By: Anastasia Boldireff
Being bilingual has become a catch-all phrase.  If bilingualism is a murky term, with a plethora of meaning; then, being ‘bilingual’ is a loaded term.  When does someone get to claim possession of another language?  Is it when they can order dinner in that language?  When they are able to successfully live abroad?  When they pass a C1 or are able to attain an academic or professional level in that language?

As an English teacher, I know that we are trained to be obsessed with listening to nuances, and are even more neurotic about labelling students and categorizing them as being ‘able’ to do something, or not.  With this in mind, as a person who has studied three languages (English, French, and Latin), has spoken four in her lifetime (Lithuanian, English, French, and Spanish) – two of which I have never received formal education for – how should I, or anyone claim bilingual status?

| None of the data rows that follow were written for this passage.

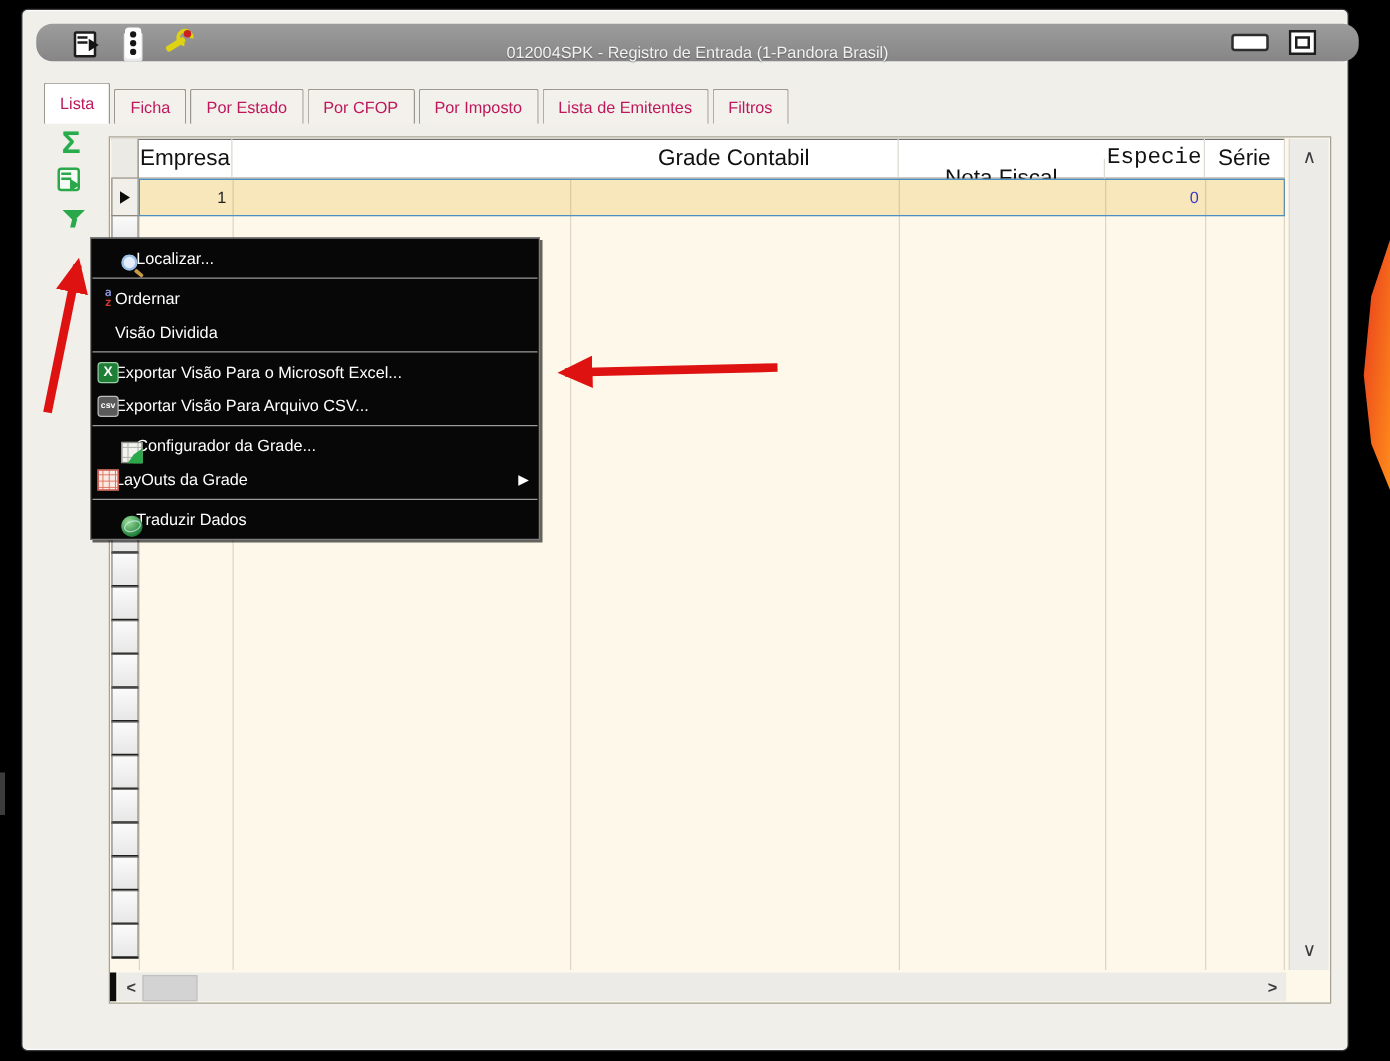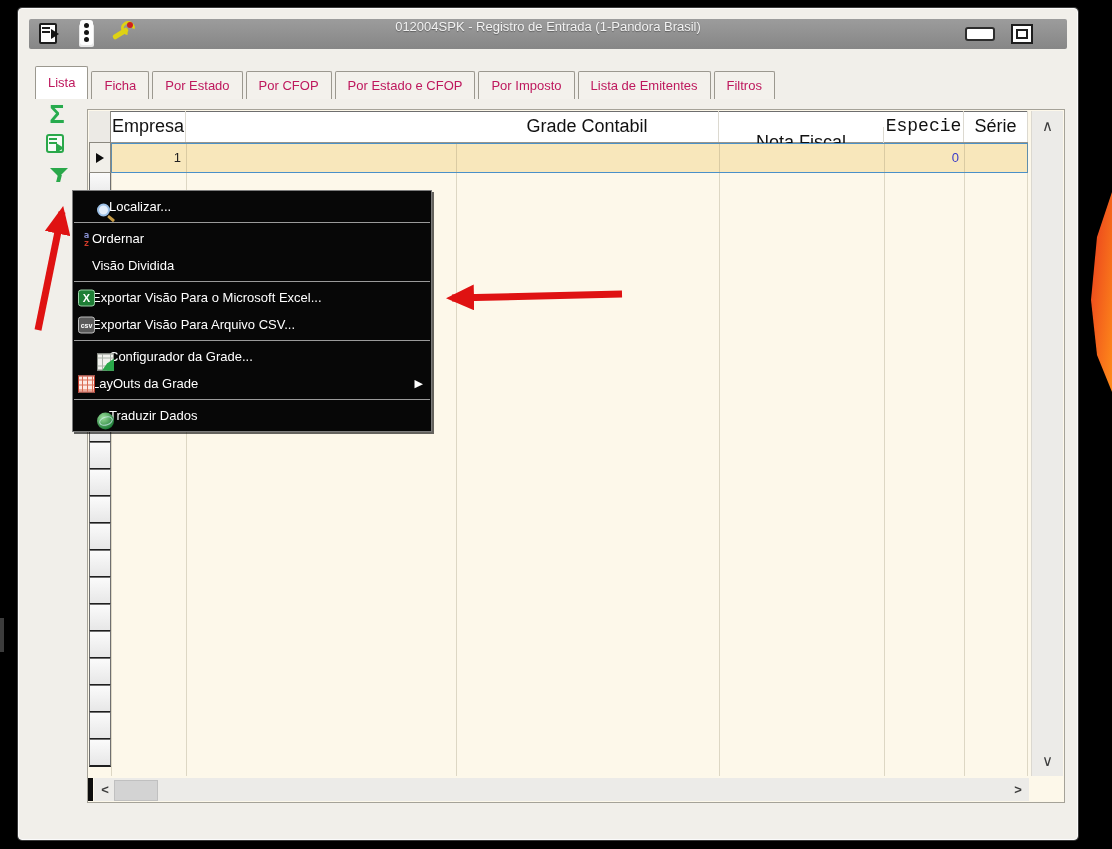--- a/index.html
+++ b/index.html
@@ -10,22 +10,22 @@
   }
   
   .window{
     position:absolute;left:18px;top:8px;width:1058px;height:830px;
     background:#f1efea;border:1px solid #fbfbfb;border-radius:4px;
     box-shadow:0 0 0 1px #3a3a3a;
   }
   
   .titlebar{
     position:absolute;left:10px;top:10px;width:1038px;height:30px;
-    background:linear-gradient(#9c9c9c,#868686);border-radius:2px;
-    display:flex;align-items:flex-start;
+    background:linear-gradient(#9c9c9c,#868686);border-radius:13px;
+    display:flex;align-items:flex-end;padding-left:20px;
   }
   .tb-title{
     position:absolute;left:0;right:0;text-align:center;color:#f2f2f2;
     font-size:13px;text-shadow:0 1px 1px rgba(0,0,0,.35);pointer-events:none;
   }
   .tb-ico{position:relative;width:30px;height:28px;display:inline-block;}
   .tb-left{display:flex;align-items:center;gap:6px;padding-left:6px;z-index:2;}
   
   .exit .page{position:absolute;left:4px;top:4px;width:14px;height:17px;background:#fff;border:2px solid #1c1c1c;border-radius:2px;}
   .exit .l1,.exit .l2{position:absolute;left:7px;width:8px;height:2px;background:#1c1c1c;}
@@ -169,21 +169,20 @@
           <i></i>
         </span>
     </div>
   </div>
 
   <div class="tabs">
     <div class="tab active">Lista</div>
     <div class="tab">Ficha</div>
     <div class="tab">Por Estado</div>
     <div class="tab">Por CFOP</div>
-    <div class="tab">Por Estado e CFOP</div>
     <div class="tab">Por Imposto</div>
     <div class="tab">Lista de Emitentes</div>
     <div class="tab">Filtros</div>
   </div>
 
   <div class="sideicons">
     <span class="sigma">Σ</span>
     <span class="sd-doc">
         <i class="pg"></i>
         <i class="ln1"></i>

I was told to prepare a conference on Bilingualism and Biculturalism a year ago and the more I engaged with this topic, the more I became aware of these terms being dubious ones; and the more aware I became of my own linguistic acquisitions.  In researching the word ‘bilingual’ I now realize that there is a specific scale and specific labels in the world of linguistics to attribute to people of varying levels of linguistic capacity.  For instance, being ‘fully bilingual’; this is a person – like my little cousin – who gets confused when you ask which language came first.  These people in my mind are entirely bilingual; all the rest of us on the spectrum long for that level of linguistic dexterity.  Another term, is being ‘functionally bilingual’; meaning that while you do speak two languages, you favour one over the other.  I am functionally bilingual in Spanish and French.  Pseudo-lingualism, on the other hand, is something entirely different.  Deriving from the Latin word ‘pseudo’ means ‘not actually, but having the appearance of’ or ‘trying to be’.  To put this into context, people who are pseudo-linguals, really don’t speak the other language but they can probably order dinner in it successfully.  

We see this all the time in a social context but lack the linguistic terminology in order to categorize speakers.  For instance, if I get irritated I try to show that I can, in fact, speak Spanish.  But then, I back-peddle and realize the gap between where my Spanish is, and where a native’s is significant.  At parties, we frequently love to claim access to multiple languages, perhaps to make us look more interesting.  Then there is the awkward moment when someone does in fact speak that language and you freeze – caught red-handed, metaphorically speaking – claiming that you know something that you don’t.  People do it all the time.  It is ironic however, that the way that people claim languages in a professional setting is entirely different and that people are generally more apprehensive to declare that they do speak another language.  I find specificity of saying that I have a B1+ level in Spanish calming as I can claim access to it, but also specify by saying inadvertently – hey, I’m not a native.  I think that by being specific and honest with ourselves and our capacities, in every context, that we can prevent social awkwardness and over-embellished declarations.  I do not know when people can claim legitimate access to another language, but I like to think that by being honest and specific with yourself, will help determine what type of bilingual you are.